03 junio 2013

Tu bello nombre, tatuado




Conocí a mi novio en invierno. A pesar del frío, vestía siempre  camiseta de manga corta, bajo la que se insinuaba su musculatura sobresaliente, el torso duro que me oprimía un poco en cada abrazo, las firmes abdominales que me gustaba acariciar a hurtadillas por debajo de la ropa, los bíceps que se hinchaban al levantarme en brazos.

A pesar de sus más que presumibles dotes, mostraba gran resistencia en quitarse esa apretada camiseta, incluso en los momentos más íntimos. Yo no terminaba de comprender las razones para conservar cualquier tejido pegado a su anatomía, y traté, en vano, de arrancárselo en los instantes de mayor pasión.

Así pasamos esa fría estación y la primavera siguiente, sin poder conocer el color de la piel de mi nuevo amante.

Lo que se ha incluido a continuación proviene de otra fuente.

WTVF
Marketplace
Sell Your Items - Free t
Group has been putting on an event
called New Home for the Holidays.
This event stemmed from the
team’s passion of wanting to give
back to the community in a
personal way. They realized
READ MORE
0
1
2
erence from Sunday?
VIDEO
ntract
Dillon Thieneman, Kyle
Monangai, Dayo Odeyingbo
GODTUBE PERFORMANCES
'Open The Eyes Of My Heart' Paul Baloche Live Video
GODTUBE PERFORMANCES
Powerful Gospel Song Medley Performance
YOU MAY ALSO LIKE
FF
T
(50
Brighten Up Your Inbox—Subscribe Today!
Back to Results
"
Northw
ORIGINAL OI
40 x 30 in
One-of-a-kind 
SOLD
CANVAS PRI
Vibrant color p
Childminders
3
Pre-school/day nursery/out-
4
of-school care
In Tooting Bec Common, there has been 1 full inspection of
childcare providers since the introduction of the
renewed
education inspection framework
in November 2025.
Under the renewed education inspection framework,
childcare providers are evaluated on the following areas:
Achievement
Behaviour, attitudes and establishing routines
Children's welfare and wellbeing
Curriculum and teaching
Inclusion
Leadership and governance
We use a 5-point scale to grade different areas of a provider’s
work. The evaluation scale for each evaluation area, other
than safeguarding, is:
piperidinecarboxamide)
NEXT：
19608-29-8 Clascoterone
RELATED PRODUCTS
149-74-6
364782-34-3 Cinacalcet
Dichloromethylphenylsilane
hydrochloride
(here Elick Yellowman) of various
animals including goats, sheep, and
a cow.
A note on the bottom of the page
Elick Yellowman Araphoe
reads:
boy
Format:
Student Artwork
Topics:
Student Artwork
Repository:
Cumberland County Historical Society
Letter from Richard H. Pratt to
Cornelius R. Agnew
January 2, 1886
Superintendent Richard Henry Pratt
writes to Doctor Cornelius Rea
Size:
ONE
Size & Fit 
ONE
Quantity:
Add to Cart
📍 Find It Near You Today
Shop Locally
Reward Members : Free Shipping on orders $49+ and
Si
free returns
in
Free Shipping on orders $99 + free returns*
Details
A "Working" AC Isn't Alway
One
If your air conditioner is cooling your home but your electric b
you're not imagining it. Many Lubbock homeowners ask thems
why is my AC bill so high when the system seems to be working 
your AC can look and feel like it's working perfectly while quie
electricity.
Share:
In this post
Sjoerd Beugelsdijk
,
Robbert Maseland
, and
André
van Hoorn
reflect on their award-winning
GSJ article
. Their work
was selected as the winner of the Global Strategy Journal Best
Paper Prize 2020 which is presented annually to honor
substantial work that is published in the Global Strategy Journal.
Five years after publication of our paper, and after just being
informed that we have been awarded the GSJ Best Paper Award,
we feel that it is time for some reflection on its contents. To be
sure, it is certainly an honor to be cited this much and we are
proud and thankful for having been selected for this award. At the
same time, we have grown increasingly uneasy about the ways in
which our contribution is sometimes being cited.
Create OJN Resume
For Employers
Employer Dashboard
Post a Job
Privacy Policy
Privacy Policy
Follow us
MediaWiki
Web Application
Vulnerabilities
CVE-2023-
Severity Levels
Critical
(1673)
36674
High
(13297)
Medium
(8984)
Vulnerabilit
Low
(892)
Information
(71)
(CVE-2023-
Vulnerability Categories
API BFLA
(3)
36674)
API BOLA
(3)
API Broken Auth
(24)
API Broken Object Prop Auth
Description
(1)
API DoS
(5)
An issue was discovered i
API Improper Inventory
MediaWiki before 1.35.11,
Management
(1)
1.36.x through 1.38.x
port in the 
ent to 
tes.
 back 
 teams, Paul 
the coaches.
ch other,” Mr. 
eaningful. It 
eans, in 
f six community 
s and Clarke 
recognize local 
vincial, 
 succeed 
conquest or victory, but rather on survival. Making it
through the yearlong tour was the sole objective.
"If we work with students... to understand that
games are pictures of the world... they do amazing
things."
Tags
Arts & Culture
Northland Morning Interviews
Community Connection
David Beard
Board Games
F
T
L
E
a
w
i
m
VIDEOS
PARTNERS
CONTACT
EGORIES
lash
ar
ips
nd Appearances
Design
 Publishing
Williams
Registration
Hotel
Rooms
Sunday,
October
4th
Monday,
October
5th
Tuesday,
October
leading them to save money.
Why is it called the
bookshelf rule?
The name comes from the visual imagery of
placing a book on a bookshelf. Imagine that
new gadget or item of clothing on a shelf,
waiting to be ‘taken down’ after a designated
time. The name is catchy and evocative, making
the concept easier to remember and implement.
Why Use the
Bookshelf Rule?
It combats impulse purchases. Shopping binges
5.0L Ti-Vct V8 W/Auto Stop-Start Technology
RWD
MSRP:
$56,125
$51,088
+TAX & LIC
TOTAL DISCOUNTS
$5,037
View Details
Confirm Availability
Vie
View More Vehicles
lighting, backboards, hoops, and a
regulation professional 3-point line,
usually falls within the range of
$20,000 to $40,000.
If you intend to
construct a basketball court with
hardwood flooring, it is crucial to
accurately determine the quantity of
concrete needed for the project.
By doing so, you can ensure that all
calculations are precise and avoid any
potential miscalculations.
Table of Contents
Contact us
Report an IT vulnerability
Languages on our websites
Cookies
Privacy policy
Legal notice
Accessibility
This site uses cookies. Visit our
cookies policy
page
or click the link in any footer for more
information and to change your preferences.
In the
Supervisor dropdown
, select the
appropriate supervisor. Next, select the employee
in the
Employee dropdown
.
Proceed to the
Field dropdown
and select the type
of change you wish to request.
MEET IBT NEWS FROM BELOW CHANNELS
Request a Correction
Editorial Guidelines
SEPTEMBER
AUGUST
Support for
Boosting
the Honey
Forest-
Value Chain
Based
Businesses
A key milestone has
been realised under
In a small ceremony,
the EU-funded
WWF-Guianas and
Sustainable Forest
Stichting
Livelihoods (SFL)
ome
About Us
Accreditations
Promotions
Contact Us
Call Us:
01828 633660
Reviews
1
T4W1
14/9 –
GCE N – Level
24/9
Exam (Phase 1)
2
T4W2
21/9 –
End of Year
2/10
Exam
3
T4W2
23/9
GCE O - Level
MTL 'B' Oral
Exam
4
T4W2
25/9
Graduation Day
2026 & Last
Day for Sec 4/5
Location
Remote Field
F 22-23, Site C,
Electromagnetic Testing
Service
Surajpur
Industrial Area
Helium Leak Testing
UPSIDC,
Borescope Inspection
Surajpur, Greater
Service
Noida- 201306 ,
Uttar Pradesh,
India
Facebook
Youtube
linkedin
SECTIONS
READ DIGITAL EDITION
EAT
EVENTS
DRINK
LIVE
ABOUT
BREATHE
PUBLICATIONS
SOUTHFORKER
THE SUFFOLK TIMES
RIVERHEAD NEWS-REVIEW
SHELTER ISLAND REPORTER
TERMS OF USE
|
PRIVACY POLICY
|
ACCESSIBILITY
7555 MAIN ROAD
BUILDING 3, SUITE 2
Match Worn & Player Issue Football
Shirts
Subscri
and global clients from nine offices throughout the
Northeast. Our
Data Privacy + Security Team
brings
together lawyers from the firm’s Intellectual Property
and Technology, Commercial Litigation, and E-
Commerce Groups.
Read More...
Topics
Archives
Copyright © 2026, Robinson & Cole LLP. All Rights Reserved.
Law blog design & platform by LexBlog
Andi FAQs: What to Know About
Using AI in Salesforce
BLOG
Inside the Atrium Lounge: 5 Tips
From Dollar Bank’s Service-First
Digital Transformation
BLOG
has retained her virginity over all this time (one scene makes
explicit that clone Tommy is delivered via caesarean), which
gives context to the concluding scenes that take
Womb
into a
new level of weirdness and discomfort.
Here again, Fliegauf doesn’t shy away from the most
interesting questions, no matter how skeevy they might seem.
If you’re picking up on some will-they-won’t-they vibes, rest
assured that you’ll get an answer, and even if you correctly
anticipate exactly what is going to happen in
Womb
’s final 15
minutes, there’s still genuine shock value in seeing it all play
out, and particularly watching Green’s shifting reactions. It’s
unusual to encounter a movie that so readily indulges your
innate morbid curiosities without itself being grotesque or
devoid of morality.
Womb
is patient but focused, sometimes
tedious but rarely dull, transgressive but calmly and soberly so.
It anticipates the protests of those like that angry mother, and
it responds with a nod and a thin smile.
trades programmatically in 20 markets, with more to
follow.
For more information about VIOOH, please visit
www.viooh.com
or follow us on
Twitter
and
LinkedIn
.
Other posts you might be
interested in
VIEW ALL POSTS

Fueron el calor y una visita a un parque acuático los que consiguieron con facilidad lo que yo había tratado de lograr en tantos intentos. Al fin, salió la camiseta por su cuello y lo comprendí todo.

Entre el pezón derecho y el izquierdo, en amplias letras góticas, llevaba tatuado el nombre de Mari Cruz. Traté de hacer memoria y recordé que ése no era mi nombre. En mi partida de nacimiento se leía, en bonita caligrafía cursiva, un claro Mari Luz. Luz para los amigos.

Pasé toda la jornada meditando si terminaba por aceptar el nombre tatuado o si me decidía a cortar la relación con mi inconsciente novio. Iba a decidirme por esa última opción, después de que varios conocidos suyos me llamaran como a su antigua novia, cuando se me ocurrió una idea mejor. Le exigiría un tatuaje cerca de sus partes íntimas, bien delante, bien detrás, ocultable sólo por sus calzoncillos.

Eso no me aseguraría la vida eterna junto a él, es cierto, pero sí un largo período de castidad para su próxima chica.